--- Provided data ---

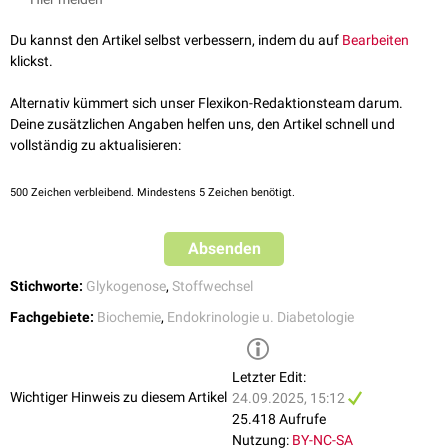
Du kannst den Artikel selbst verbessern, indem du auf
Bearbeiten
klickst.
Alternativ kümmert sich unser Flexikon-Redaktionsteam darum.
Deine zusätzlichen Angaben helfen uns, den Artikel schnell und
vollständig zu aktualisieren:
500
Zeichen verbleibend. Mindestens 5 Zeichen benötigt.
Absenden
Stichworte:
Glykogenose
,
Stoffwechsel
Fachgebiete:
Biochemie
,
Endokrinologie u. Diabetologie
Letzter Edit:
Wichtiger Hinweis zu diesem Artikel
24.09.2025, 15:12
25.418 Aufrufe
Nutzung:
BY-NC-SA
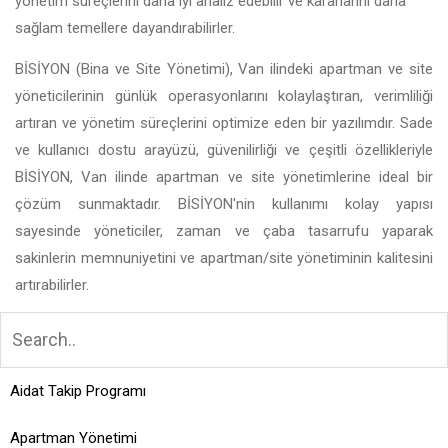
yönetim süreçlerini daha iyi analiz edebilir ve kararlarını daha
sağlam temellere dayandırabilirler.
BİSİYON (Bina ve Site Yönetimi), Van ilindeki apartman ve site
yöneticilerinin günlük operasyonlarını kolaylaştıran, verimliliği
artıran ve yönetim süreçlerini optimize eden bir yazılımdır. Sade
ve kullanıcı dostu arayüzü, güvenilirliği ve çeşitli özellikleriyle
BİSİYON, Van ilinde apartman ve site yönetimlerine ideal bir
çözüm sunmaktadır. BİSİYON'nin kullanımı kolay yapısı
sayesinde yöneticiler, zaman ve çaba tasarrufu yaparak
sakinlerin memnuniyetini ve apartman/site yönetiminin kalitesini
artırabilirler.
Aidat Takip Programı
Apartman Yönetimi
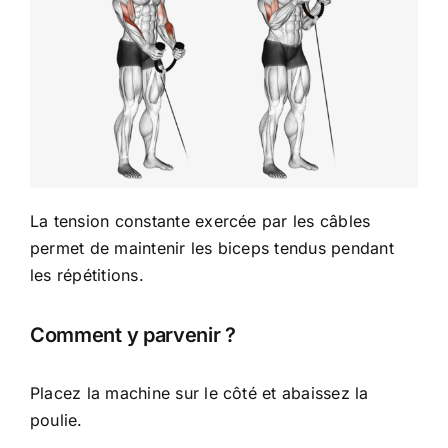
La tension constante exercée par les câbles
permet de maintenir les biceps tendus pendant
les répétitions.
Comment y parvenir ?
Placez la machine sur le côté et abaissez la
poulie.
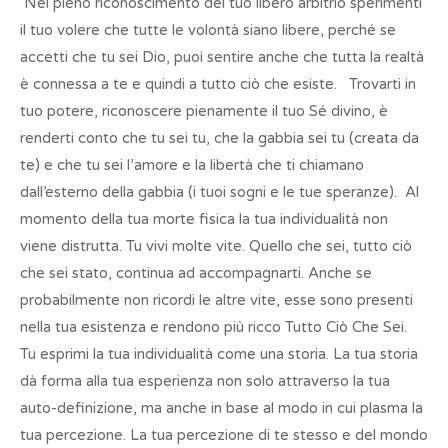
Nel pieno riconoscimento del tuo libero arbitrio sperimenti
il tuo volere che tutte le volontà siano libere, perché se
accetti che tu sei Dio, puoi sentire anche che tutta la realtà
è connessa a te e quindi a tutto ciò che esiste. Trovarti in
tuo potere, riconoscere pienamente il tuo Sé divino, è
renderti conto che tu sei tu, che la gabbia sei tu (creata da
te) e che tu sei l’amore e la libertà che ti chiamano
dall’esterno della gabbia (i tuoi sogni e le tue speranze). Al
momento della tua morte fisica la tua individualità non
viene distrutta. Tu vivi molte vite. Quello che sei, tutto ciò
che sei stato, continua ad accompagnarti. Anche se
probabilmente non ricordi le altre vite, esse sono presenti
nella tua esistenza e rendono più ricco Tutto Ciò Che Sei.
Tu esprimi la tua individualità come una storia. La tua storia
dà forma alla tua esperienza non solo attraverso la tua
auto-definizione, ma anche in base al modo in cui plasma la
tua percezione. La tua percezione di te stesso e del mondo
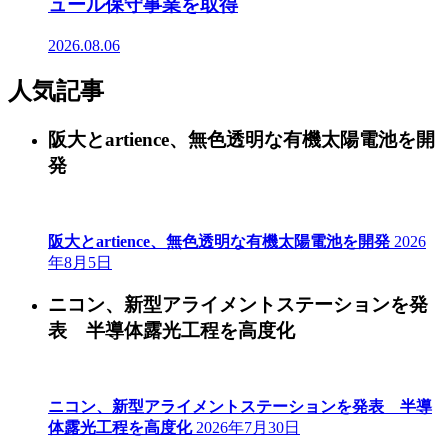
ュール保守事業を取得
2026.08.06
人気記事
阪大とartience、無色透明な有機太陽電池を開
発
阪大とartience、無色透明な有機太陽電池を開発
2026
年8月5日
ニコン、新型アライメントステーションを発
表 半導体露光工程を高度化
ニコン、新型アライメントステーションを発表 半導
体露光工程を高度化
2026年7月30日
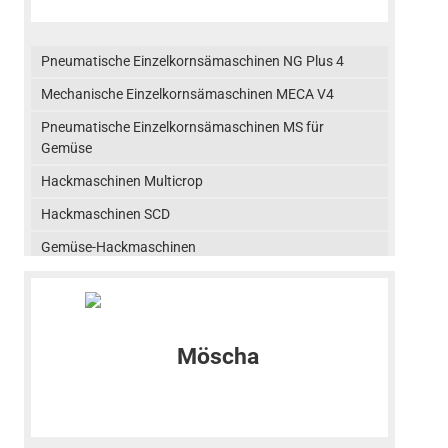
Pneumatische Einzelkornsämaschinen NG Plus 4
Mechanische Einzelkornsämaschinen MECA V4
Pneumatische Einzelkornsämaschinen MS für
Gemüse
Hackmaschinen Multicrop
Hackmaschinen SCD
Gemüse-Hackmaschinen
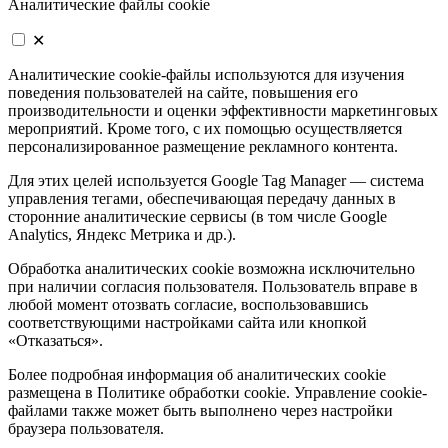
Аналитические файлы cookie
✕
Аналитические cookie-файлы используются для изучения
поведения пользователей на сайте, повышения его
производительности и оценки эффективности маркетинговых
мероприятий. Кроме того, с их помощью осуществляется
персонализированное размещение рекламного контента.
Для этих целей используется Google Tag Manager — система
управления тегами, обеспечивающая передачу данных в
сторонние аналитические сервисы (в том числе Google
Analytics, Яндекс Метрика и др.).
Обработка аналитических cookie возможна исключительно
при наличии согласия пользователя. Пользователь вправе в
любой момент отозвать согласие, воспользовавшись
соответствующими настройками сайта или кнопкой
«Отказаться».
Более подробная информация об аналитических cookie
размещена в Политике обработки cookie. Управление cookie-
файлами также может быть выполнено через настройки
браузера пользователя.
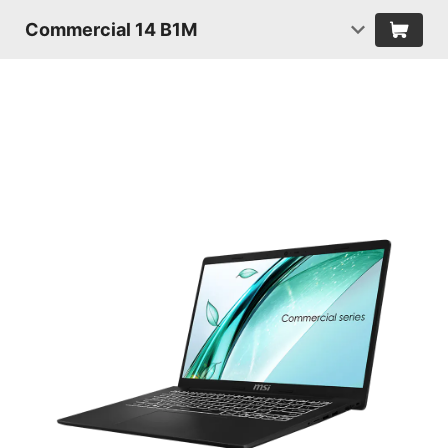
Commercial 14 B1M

---

● **Job**: Rewrite the text of all the records above, replacing "Gemüse" with "Kohl" wherever it appears and changing nothing else. Leave the pictures out of your answer.

● **Task answer**:
Du kannst den Artikel selbst verbessern, indem du auf
Bearbeiten
klickst.
Alternativ kümmert sich unser Flexikon-Redaktionsteam darum.
Deine zusätzlichen Angaben helfen uns, den Artikel schnell und
vollständig zu aktualisieren:
500
Zeichen verbleibend. Mindestens 5 Zeichen benötigt.
Absenden
Stichworte:
Glykogenose
,
Stoffwechsel
Fachgebiete:
Biochemie
,
Endokrinologie u. Diabetologie
Letzter Edit:
Wichtiger Hinweis zu diesem Artikel
24.09.2025, 15:12
25.418 Aufrufe
Nutzung:
BY-NC-SA
yönetim süreçlerini daha iyi analiz edebilir ve kararlarını daha
sağlam temellere dayandırabilirler.
BİSİYON (Bina ve Site Yönetimi), Van ilindeki apartman ve site
yöneticilerinin günlük operasyonlarını kolaylaştıran, verimliliği
artıran ve yönetim süreçlerini optimize eden bir yazılımdır. Sade
ve kullanıcı dostu arayüzü, güvenilirliği ve çeşitli özellikleriyle
BİSİYON, Van ilinde apartman ve site yönetimlerine ideal bir
çözüm sunmaktadır. BİSİYON'nin kullanımı kolay yapısı
sayesinde yöneticiler, zaman ve çaba tasarrufu yaparak
sakinlerin memnuniyetini ve apartman/site yönetiminin kalitesini
artırabilirler.
Aidat Takip Programı
Apartman Yönetimi
La tension constante exercée par les câbles
permet de maintenir les biceps tendus pendant
les répétitions.
Comment y parvenir ?
Placez la machine sur le côté et abaissez la
poulie.
Nel pieno riconoscimento del tuo libero arbitrio sperimenti
il tuo volere che tutte le volontà siano libere, perché se
accetti che tu sei Dio, puoi sentire anche che tutta la realtà
è connessa a te e quindi a tutto ciò che esiste. Trovarti in
tuo potere, riconoscere pienamente il tuo Sé divino, è
renderti conto che tu sei tu, che la gabbia sei tu (creata da
te) e che tu sei l’amore e la libertà che ti chiamano
dall’esterno della gabbia (i tuoi sogni e le tue speranze). Al
momento della tua morte fisica la tua individualità non
viene distrutta. Tu vivi molte vite. Quello che sei, tutto ciò
che sei stato, continua ad accompagnarti. Anche se
probabilmente non ricordi le altre vite, esse sono presenti
nella tua esistenza e rendono più ricco Tutto Ciò Che Sei.
Tu esprimi la tua individualità come una storia. La tua storia
dà forma alla tua esperienza non solo attraverso la tua
auto-definizione, ma anche in base al modo in cui plasma la
tua percezione. La tua percezione di te stesso e del mondo
ュール保守事業を取得
2026.08.06
人気記事
阪大とartience、無色透明な有機太陽電池を開
発
阪大とartience、無色透明な有機太陽電池を開発
2026
年8月5日
ニコン、新型アライメントステーションを発
表 半導体露光工程を高度化
ニコン、新型アライメントステーションを発表 半導
体露光工程を高度化
2026年7月30日
Pneumatische Einzelkornsämaschinen NG Plus 4
Mechanische Einzelkornsämaschinen MECA V4
Pneumatische Einzelkornsämaschinen MS für
Kohl
Hackmaschinen Multicrop
Hackmaschinen SCD
Kohl-Hackmaschinen
Аналитические файлы cookie
✕
Аналитические cookie-файлы используются для изучения
поведения пользователей на сайте, повышения его
производительности и оценки эффективности маркетинговых
мероприятий. Кроме того, с их помощью осуществляется
персонализированное размещение рекламного контента.
Для этих целей используется Google Tag Manager — система
управления тегами, обеспечивающая передачу данных в
сторонние аналитические сервисы (в том числе Google
Analytics, Яндекс Метрика и др.).
Обработка аналитических cookie возможна исключительно
при наличии согласия пользователя. Пользователь вправе в
любой момент отозвать согласие, воспользовавшись
соответствующими настройками сайта или кнопкой
«Отказаться».
Более подробная информация об аналитических cookie
размещена в Политике обработки cookie. Управление cookie-
файлами также может быть выполнено через настройки
браузера пользователя.
Commercial 14 B1M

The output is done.